**Task item:**
Return the records in full, with every character preserved.
Given entries Start Marker
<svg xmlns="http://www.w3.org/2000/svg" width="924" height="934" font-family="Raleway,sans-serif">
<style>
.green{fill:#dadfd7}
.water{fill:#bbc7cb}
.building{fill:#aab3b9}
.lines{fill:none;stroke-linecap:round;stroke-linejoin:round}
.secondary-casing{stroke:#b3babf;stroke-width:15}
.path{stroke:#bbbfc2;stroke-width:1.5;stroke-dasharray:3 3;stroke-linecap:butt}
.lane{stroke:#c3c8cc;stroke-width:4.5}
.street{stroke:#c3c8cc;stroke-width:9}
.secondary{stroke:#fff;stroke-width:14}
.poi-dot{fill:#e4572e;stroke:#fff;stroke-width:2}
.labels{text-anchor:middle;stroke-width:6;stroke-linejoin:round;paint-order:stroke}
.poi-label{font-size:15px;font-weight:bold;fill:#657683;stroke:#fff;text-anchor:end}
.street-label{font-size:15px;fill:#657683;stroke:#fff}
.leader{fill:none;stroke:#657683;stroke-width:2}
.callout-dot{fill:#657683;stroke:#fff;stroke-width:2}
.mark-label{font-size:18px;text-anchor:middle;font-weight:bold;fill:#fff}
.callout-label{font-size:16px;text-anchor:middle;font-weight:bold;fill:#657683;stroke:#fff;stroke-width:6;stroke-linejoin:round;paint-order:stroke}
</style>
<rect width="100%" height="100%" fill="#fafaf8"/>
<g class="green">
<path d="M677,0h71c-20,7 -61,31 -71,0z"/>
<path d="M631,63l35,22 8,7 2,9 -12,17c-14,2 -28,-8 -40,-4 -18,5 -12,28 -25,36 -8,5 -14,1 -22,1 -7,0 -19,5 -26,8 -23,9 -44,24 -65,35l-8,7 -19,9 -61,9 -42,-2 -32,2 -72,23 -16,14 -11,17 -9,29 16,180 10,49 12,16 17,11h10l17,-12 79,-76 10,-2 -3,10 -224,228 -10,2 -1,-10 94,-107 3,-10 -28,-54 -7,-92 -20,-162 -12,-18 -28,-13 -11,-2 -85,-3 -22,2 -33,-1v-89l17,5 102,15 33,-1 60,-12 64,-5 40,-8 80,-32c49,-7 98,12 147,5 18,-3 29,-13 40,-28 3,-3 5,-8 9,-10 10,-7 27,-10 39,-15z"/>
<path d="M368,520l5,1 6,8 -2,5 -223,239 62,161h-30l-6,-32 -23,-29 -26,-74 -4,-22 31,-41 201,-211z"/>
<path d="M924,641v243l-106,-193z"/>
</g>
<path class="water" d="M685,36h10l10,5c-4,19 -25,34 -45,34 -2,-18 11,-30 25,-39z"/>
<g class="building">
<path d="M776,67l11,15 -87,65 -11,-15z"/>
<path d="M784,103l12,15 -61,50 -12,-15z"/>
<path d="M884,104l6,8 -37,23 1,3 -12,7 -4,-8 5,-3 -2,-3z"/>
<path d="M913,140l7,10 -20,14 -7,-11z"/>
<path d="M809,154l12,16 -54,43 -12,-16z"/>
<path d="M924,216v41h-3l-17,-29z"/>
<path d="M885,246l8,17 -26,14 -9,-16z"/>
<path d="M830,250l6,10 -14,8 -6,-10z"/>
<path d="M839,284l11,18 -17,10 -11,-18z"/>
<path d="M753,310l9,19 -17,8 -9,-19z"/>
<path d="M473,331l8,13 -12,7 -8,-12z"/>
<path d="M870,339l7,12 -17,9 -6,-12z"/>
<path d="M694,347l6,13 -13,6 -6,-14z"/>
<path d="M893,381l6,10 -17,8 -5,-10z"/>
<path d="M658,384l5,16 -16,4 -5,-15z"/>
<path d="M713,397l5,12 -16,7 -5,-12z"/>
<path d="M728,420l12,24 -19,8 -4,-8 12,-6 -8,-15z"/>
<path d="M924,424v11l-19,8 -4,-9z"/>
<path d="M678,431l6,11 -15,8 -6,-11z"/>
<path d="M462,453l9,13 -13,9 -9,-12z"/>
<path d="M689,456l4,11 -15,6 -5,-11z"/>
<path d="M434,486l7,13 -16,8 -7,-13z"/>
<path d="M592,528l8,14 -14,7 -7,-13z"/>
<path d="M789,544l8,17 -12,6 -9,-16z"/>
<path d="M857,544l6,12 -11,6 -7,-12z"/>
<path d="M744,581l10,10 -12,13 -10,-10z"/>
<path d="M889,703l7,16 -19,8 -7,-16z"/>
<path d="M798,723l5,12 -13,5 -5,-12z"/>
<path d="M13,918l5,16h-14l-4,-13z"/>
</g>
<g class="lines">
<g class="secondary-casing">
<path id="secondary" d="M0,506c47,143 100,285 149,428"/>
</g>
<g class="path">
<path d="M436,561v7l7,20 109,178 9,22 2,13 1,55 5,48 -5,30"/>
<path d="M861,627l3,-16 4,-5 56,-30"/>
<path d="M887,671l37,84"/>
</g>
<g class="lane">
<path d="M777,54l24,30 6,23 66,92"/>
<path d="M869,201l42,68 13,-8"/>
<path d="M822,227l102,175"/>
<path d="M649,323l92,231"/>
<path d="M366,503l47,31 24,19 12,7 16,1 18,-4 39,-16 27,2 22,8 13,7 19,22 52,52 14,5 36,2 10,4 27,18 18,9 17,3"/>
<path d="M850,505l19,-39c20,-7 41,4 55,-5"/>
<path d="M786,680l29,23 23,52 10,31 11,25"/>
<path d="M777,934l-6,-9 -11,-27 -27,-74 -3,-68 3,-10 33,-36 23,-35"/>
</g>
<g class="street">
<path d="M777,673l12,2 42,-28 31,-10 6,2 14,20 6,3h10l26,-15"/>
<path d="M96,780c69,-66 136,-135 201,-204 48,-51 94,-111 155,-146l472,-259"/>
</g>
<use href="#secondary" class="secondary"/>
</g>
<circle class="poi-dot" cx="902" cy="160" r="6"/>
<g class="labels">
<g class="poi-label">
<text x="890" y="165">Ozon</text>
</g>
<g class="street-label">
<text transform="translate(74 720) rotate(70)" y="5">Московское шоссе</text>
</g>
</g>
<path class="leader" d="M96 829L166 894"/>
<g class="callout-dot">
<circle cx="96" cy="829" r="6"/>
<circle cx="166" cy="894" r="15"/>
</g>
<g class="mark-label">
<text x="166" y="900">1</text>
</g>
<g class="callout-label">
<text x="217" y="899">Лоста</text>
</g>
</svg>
Given entries End Marker
**Answer section:**
<svg xmlns="http://www.w3.org/2000/svg" width="924" height="934" font-family="Raleway,sans-serif">
<style>
.green{fill:#dadfd7}
.water{fill:#bbc7cb}
.building{fill:#aab3b9}
.lines{fill:none;stroke-linecap:round;stroke-linejoin:round}
.secondary-casing{stroke:#b3babf;stroke-width:15}
.path{stroke:#bbbfc2;stroke-width:1.5;stroke-dasharray:3 3;stroke-linecap:butt}
.lane{stroke:#c3c8cc;stroke-width:4.5}
.street{stroke:#c3c8cc;stroke-width:9}
.secondary{stroke:#fff;stroke-width:14}
.poi-dot{fill:#e4572e;stroke:#fff;stroke-width:2}
.labels{text-anchor:middle;stroke-width:6;stroke-linejoin:round;paint-order:stroke}
.poi-label{font-size:15px;font-weight:bold;fill:#657683;stroke:#fff;text-anchor:end}
.street-label{font-size:15px;fill:#657683;stroke:#fff}
.leader{fill:none;stroke:#657683;stroke-width:2}
.callout-dot{fill:#657683;stroke:#fff;stroke-width:2}
.mark-label{font-size:18px;text-anchor:middle;font-weight:bold;fill:#fff}
.callout-label{font-size:16px;text-anchor:middle;font-weight:bold;fill:#657683;stroke:#fff;stroke-width:6;stroke-linejoin:round;paint-order:stroke}
</style>
<rect width="100%" height="100%" fill="#fafaf8"/>
<g class="green">
<path d="M677,0h71c-20,7 -61,31 -71,0z"/>
<path d="M631,63l35,22 8,7 2,9 -12,17c-14,2 -28,-8 -40,-4 -18,5 -12,28 -25,36 -8,5 -14,1 -22,1 -7,0 -19,5 -26,8 -23,9 -44,24 -65,35l-8,7 -19,9 -61,9 -42,-2 -32,2 -72,23 -16,14 -11,17 -9,29 16,180 10,49 12,16 17,11h10l17,-12 79,-76 10,-2 -3,10 -224,228 -10,2 -1,-10 94,-107 3,-10 -28,-54 -7,-92 -20,-162 -12,-18 -28,-13 -11,-2 -85,-3 -22,2 -33,-1v-89l17,5 102,15 33,-1 60,-12 64,-5 40,-8 80,-32c49,-7 98,12 147,5 18,-3 29,-13 40,-28 3,-3 5,-8 9,-10 10,-7 27,-10 39,-15z"/>
<path d="M368,520l5,1 6,8 -2,5 -223,239 62,161h-30l-6,-32 -23,-29 -26,-74 -4,-22 31,-41 201,-211z"/>
<path d="M924,641v243l-106,-193z"/>
</g>
<path class="water" d="M685,36h10l10,5c-4,19 -25,34 -45,34 -2,-18 11,-30 25,-39z"/>
<g class="building">
<path d="M776,67l11,15 -87,65 -11,-15z"/>
<path d="M784,103l12,15 -61,50 -12,-15z"/>
<path d="M884,104l6,8 -37,23 1,3 -12,7 -4,-8 5,-3 -2,-3z"/>
<path d="M913,140l7,10 -20,14 -7,-11z"/>
<path d="M809,154l12,16 -54,43 -12,-16z"/>
<path d="M924,216v41h-3l-17,-29z"/>
<path d="M885,246l8,17 -26,14 -9,-16z"/>
<path d="M830,250l6,10 -14,8 -6,-10z"/>
<path d="M839,284l11,18 -17,10 -11,-18z"/>
<path d="M753,310l9,19 -17,8 -9,-19z"/>
<path d="M473,331l8,13 -12,7 -8,-12z"/>
<path d="M870,339l7,12 -17,9 -6,-12z"/>
<path d="M694,347l6,13 -13,6 -6,-14z"/>
<path d="M893,381l6,10 -17,8 -5,-10z"/>
<path d="M658,384l5,16 -16,4 -5,-15z"/>
<path d="M713,397l5,12 -16,7 -5,-12z"/>
<path d="M728,420l12,24 -19,8 -4,-8 12,-6 -8,-15z"/>
<path d="M924,424v11l-19,8 -4,-9z"/>
<path d="M678,431l6,11 -15,8 -6,-11z"/>
<path d="M462,453l9,13 -13,9 -9,-12z"/>
<path d="M689,456l4,11 -15,6 -5,-11z"/>
<path d="M434,486l7,13 -16,8 -7,-13z"/>
<path d="M592,528l8,14 -14,7 -7,-13z"/>
<path d="M789,544l8,17 -12,6 -9,-16z"/>
<path d="M857,544l6,12 -11,6 -7,-12z"/>
<path d="M744,581l10,10 -12,13 -10,-10z"/>
<path d="M889,703l7,16 -19,8 -7,-16z"/>
<path d="M798,723l5,12 -13,5 -5,-12z"/>
<path d="M13,918l5,16h-14l-4,-13z"/>
</g>
<g class="lines">
<g class="secondary-casing">
<path id="secondary" d="M0,506c47,143 100,285 149,428"/>
</g>
<g class="path">
<path d="M436,561v7l7,20 109,178 9,22 2,13 1,55 5,48 -5,30"/>
<path d="M861,627l3,-16 4,-5 56,-30"/>
<path d="M887,671l37,84"/>
</g>
<g class="lane">
<path d="M777,54l24,30 6,23 66,92"/>
<path d="M869,201l42,68 13,-8"/>
<path d="M822,227l102,175"/>
<path d="M649,323l92,231"/>
<path d="M366,503l47,31 24,19 12,7 16,1 18,-4 39,-16 27,2 22,8 13,7 19,22 52,52 14,5 36,2 10,4 27,18 18,9 17,3"/>
<path d="M850,505l19,-39c20,-7 41,4 55,-5"/>
<path d="M786,680l29,23 23,52 10,31 11,25"/>
<path d="M777,934l-6,-9 -11,-27 -27,-74 -3,-68 3,-10 33,-36 23,-35"/>
</g>
<g class="street">
<path d="M777,673l12,2 42,-28 31,-10 6,2 14,20 6,3h10l26,-15"/>
<path d="M96,780c69,-66 136,-135 201,-204 48,-51 94,-111 155,-146l472,-259"/>
</g>
<use href="#secondary" class="secondary"/>
</g>
<circle class="poi-dot" cx="902" cy="160" r="6"/>
<g class="labels">
<g class="poi-label">
<text x="890" y="165">Ozon</text>
</g>
<g class="street-label">
<text transform="translate(74 720) rotate(70)" y="5">Московское шоссе</text>
</g>
</g>
<path class="leader" d="M96 829L166 894"/>
<g class="callout-dot">
<circle cx="96" cy="829" r="6"/>
<circle cx="166" cy="894" r="15"/>
</g>
<g class="mark-label">
<text x="166" y="900">1</text>
</g>
<g class="callout-label">
<text x="217" y="899">Лоста</text>
</g>
</svg>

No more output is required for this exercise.